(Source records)

╔══

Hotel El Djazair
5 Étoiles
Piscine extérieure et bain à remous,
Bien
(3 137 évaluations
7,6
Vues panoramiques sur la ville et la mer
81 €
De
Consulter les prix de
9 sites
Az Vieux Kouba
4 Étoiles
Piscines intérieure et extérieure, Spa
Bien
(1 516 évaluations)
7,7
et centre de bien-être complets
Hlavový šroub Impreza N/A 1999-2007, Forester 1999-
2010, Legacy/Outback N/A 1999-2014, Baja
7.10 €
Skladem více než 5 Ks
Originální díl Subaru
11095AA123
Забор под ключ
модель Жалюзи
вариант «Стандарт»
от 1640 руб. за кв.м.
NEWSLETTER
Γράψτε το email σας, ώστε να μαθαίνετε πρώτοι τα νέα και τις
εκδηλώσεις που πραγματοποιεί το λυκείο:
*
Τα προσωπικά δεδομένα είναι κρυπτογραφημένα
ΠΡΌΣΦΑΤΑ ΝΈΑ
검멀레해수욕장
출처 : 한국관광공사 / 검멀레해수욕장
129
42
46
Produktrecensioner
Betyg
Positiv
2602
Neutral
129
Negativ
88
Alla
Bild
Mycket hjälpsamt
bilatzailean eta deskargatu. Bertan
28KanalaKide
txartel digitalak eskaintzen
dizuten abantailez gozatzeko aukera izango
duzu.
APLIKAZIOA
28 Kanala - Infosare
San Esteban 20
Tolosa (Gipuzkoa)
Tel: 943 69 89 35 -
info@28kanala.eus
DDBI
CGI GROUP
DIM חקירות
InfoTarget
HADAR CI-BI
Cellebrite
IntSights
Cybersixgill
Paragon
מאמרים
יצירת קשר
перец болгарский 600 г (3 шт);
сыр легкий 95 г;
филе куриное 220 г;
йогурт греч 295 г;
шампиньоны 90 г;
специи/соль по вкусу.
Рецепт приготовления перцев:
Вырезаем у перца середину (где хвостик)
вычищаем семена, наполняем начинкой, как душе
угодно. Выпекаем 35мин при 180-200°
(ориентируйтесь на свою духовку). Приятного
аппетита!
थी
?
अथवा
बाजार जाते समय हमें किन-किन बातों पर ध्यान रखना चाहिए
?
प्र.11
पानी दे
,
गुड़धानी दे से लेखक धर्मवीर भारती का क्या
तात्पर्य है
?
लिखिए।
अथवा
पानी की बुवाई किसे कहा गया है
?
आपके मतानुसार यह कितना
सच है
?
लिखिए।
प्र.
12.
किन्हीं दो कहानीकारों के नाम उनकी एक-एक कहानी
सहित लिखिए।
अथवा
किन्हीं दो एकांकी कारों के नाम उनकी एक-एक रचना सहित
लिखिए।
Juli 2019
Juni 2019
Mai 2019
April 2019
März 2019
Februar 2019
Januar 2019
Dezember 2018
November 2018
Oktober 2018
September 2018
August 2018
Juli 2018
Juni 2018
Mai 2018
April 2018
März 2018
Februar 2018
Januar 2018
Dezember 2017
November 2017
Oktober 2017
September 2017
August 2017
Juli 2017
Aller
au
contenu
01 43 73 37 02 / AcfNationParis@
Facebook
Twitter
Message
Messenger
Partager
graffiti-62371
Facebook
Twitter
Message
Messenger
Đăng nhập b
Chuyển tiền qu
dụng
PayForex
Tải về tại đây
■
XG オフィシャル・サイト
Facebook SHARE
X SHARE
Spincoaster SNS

╚══

REQUEST —
Among the entries above, find the line with "किन्हीं दो कहानीकारों के नाम उनकी एक-एक कहानी" and the line with "Dezember 2017"; give again exactly these two lines and all lines between them.

REPLY TO THE EXERCISE —
किन्हीं दो कहानीकारों के नाम उनकी एक-एक कहानी
सहित लिखिए।
अथवा
किन्हीं दो एकांकी कारों के नाम उनकी एक-एक रचना सहित
लिखिए।
Juli 2019
Juni 2019
Mai 2019
April 2019
März 2019
Februar 2019
Januar 2019
Dezember 2018
November 2018
Oktober 2018
September 2018
August 2018
Juli 2018
Juni 2018
Mai 2018
April 2018
März 2018
Februar 2018
Januar 2018
Dezember 2017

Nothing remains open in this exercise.